We’ve only been here four days, but we’ve done so much already! It feels as though we’ve been here a month. Whether it’s visiting the cathedrals, climbing mountains, traveling to the outskirts of the city, or just walking through the streets, it seems there is no end to the things we have to do. Saturday, we visited La Catedral de Cuernavaca. Unfortunately, my camera decided to die as soon as I got inside, and I didn’t have any extra batteries, so if you have never visited Cuernavaca, Mexico, this is the most you will see of La Catedral. Yesterday (Sunday), we took a 30-minute bus ride to Tepotzlan, one of the magical towns of Morelos. It is inhabited by the indigenous people whose generations have been there for many centuries. The Tepozteco Mountain there is very famous, and half of us chose to climb it. Can you imagine climbing this? I can. Because I did. 🙂 There were students who climbed all the way up, but alas, I was not able to.
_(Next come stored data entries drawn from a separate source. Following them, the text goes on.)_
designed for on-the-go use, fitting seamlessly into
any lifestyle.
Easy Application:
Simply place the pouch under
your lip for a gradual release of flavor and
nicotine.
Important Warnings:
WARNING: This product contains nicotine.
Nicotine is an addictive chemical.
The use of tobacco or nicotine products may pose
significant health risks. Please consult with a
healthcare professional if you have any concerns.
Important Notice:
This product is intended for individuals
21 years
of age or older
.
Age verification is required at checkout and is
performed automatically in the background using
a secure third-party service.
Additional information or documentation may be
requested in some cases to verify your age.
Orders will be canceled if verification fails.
This is half-way up the mountain, where my journey came to an end. After coming down from the mountain, I walked through the streets of Tepotzlan. There is no end of things that are available for purchase, and it’s easy to get lost in the handicrafts.
After walking through the streets, some students chose to return to Cuernvaca. Others, like myself, wanted to tour the city a little more before returning home. It’s a little strange how we’ve began to associate Cuernavaca as our home. Our host families are amazing, and after a long day of touring the cities of Mexico, it feels wonderful to be able to come back to such a warm environment with truly special people. They help us with our Spanish, they look out for us, and they feed us very well.
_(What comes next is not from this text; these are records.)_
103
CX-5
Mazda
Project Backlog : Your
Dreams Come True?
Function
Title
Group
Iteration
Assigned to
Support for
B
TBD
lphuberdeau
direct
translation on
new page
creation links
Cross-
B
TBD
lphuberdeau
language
Speaking of food… it’s time to go eat now!
The beautiful campus we have the pleasure to study on: where we will teach and be taught for the next month. Where we will read and write, listen and speak, laugh and cry.We came here today to take placement tests, to have orientation, and to prepare ourselves for the adventurous month ahead. Universidad Internacional, Cuernavaca, Mexico.
I cannot believe I am about to say this: I am in Mexico. Or should I say Estoy en Mexico. I’m going to stop there with the Spanish because it’s honestly about all I know (I won’t be able to say that after a month, huh?). WE are in Mexico! First and foremost, I owe a big thanks to the Center for International Education and the amazing Dr. Cook for this opportunity. And even though he might never even see this, I would like to thank the pilot at Delta Airlines for getting us here safely. Now, I am sitting on my bed in my room upstairs in the beautiful home of my Mexican host family. We have only just met, but I already know that they are amazing people. I look forward to spending every day here with them and having them change my lives. I should try to go to sleep, but the excitement I feel at being in such an amazing place might interfere with that. Tomorrow is a big day: we have to go to the university where we will study for the next month in order to take placement tests and to get ourselves familiarized with the city. I can’t wait to see what Mexico has in store for us. Buenas noches!
Mexico, prepare your streets to meet my feet!
Words cannot express how elated I am to be able to further expand my knowledge of the Spanish language and culture in a place surrounded by people who absorb it every day. I feel I am physically, emotionally, and spiritually ready to make this journey to become one with different people and parts of this world. The connections that will be made… breathtaking. Astounding. Life-changing. And I am ready. I guess only one question remains: is Mexico ready?